Title: Miranda Warning
Author: Heather Day Gilbert
Narrator: Becky Doughty
Publisher: Self Published
Published: Audio – December 2015, Print – May 2014
Series: A Murder in the Mountains
Length: 8 hours, 33 minutes. Unabridged.
About the Audiobook: (from the author’s Web site)
Child of the Appalachian mountains, Tess Spencer has experienced more than her share of heartache. The Glock-wielding, knife-carrying housewife knows how to survive whatever life throws at her.
But when an anonymous warning note shows up in her best friend Miranda’s mailbox—a note written in a dead woman’s handwriting—Tess quickly discovers that ghosts are alive and well in Buckneck, West Virginia. Hot on a cold trail, she must use limited clues and her keen insight into human nature to unmask the killer…or the next victim might be Tess herself.

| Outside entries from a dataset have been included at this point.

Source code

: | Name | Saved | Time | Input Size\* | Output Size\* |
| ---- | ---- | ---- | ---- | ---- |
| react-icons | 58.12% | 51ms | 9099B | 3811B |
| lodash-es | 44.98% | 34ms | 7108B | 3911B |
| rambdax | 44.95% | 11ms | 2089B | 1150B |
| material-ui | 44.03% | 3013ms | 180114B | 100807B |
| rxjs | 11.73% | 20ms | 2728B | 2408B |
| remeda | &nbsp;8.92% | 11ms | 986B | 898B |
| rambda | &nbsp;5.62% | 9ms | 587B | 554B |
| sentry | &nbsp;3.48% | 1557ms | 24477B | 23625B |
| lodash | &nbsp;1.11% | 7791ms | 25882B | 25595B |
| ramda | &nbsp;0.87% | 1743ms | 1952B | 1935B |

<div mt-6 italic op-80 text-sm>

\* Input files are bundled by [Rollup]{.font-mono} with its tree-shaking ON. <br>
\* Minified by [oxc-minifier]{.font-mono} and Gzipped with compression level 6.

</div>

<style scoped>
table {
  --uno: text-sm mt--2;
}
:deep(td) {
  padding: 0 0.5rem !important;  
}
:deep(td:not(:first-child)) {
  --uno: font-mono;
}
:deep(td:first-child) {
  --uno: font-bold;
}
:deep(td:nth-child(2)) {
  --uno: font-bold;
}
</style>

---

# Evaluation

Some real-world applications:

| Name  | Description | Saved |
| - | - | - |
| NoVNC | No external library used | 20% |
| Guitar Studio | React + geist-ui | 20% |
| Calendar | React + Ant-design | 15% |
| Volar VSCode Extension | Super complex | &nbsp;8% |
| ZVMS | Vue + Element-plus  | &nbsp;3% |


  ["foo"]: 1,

Tinged with the supernatural and overshadowed by the mountains’ lush, protective presence, this twisting psychological mystery is the first in A Murder in the Mountains series.
My Thoughts on the Audiobook:
I first reviewed this book back in August 2014 and loved its setting, its characters, and the way the story unfolds with glimpses into multiple viewpoints and time periods revealing key pieces of the mystery a bit at a time. But that was back before there was an audio edition. The more recent release of the audiobook through Audible, combined with the offer of a review copy, provided just the excuse I needed to re-read this lovely mystery.
Since I’ve already gushed about the contents of the book, I’ll refer you back to my earlier review for my thoughts on plot and characters, and focus here on my reaction to the narration. (That kind of seems like a fitting focus for today anyway, since June is audiobook month!)
The narrator, Becky Doughty, did a fabulous job with this audiobook. She tells the story in a casual and relaxed manner, just as I imagine Tess (the first-person narrator) would, with just the right amount of humor, sarcasm, emotion, and excitement coming through in her voice at any given moment. Each character has his or her own voice in dialogue with careful attention paid to gender, age, accent, and emotion. I was particularly impressed by the scene segments shared from Rose’s perspective. The inflections, tone, and accent used give these scenes a feel all their own, making it easy to follow whose story is being told even without the visible scene breaks you’d have as a guide in the written book.
I tend not to re-read very many books, since there are so many out there yet to be read a first time, but I’m glad I took the time to try this one in audiobook format. The story was just as good the second time around, and Becky Doughty’s performance is not to be missed!
Thank you to the author for providing a complimentary copy of this audiobook for review purposes.